I believe in lights. The power of illumination of all sorts to stimulate our senses, charge our minds, and demonstrate our relationship with a community. Humans seem to be creatures seeking day, and by producing methods to accommodate the dark periods of our days, and our lives–we not only shine a beacon to seek our own way, but we create vision for those around us, too.
I drive down the street of a nearby suburban development in December, and they, as a community, have wrapped their nascent trees with alternating lights of green, white and red, and driving down the street is a kaleidoscope of brilliant colors flashing by. It’s not just that it’s pretty; it signifies an organized, concerted effort to break the depth of the winter darkness, not just for the residents, but for passers-by as well.
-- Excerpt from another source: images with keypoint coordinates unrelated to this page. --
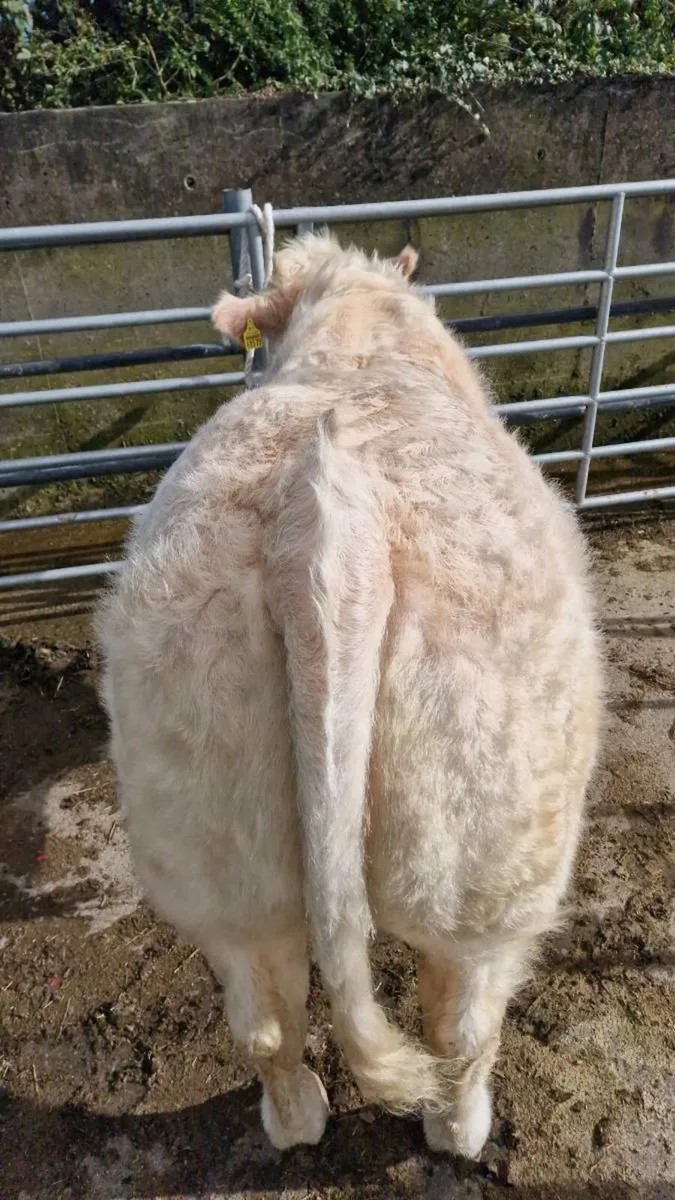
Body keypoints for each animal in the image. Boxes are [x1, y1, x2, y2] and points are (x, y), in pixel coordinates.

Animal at [95, 233, 601, 1157]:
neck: (356, 347)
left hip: (213, 826)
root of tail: (326, 521)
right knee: (462, 1023)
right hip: (489, 857)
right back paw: (458, 1129)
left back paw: (296, 1121)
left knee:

Two candles burn in the evening, into the night and through the next day, marking the anniversary of the death of my parents. The flickering lights from the candles dance, create shapes on the kitchen walls, and conjure images that are memories of the departed. The room is dark but for the glow, and while it is sad, it is embracing. In the privacy of my own home, I am reaching into my past and making it present, not just for me, but for the inquisitive beckonings of my children.
Celebrating momentous events we generate great shows of transient light. Fireworks splash across the sky. We might see it while sharing a lawn with a myriad of other participants. Or we might witness it from a vantage point far away–but always, we are not alone in viewing, and share the gasp of awe when anticipation becomes actualized in bursts of controlled explosions.
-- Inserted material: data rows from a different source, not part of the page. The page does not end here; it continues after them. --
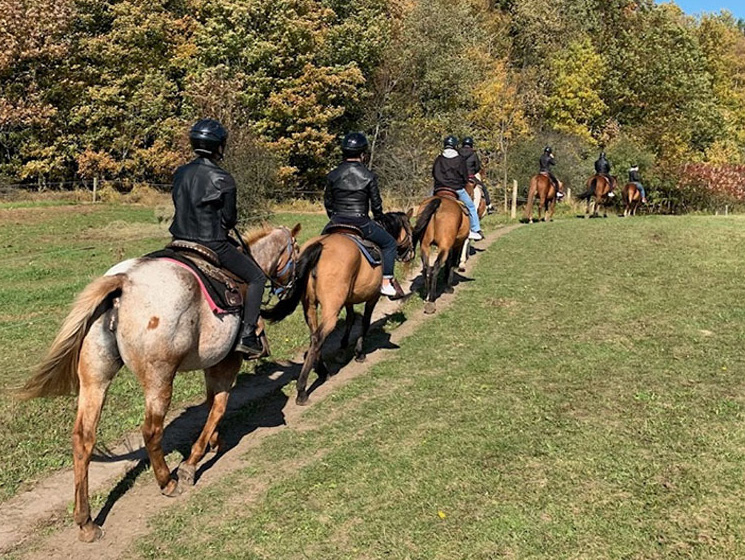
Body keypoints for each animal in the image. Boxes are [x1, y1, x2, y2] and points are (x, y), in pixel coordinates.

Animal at [15, 223, 300, 544]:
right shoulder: (228, 362)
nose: (290, 288)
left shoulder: (214, 364)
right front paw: (192, 462)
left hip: (95, 377)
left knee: (83, 438)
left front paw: (215, 442)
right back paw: (167, 482)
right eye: (296, 251)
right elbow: (218, 407)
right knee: (151, 431)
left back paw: (86, 521)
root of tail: (124, 282)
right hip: (159, 378)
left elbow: (211, 404)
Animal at [260, 212, 412, 404]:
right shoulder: (373, 297)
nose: (410, 254)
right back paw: (302, 389)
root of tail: (321, 245)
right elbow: (364, 322)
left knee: (314, 335)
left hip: (309, 306)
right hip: (331, 308)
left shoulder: (347, 300)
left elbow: (350, 319)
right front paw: (359, 353)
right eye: (410, 228)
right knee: (318, 337)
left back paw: (322, 370)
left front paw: (342, 349)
The moon shines through the panes of my window as I am awakened in the middle of the night by my infant child. The shadows of naked limbs on trees sway, shift in the breezes moving outside the house. I am heartened by the power of even so faint a light, as it is the only one with me and my baby, slurp slurp gulping on his bottle, his eyes straining on the patterns thrown from the ethereal glow.
I am a Leo, a sun sign, and so must be astrologically drawn to the light. Darkness is raw, unfamiliar and uncomfortable. What makes light so much more significant is that it draws me closer to my neighbors of the world–be they my own family inside my house, or those in places where my life and others’ intersect. I discover that they and I seek the light, and in the search, find community.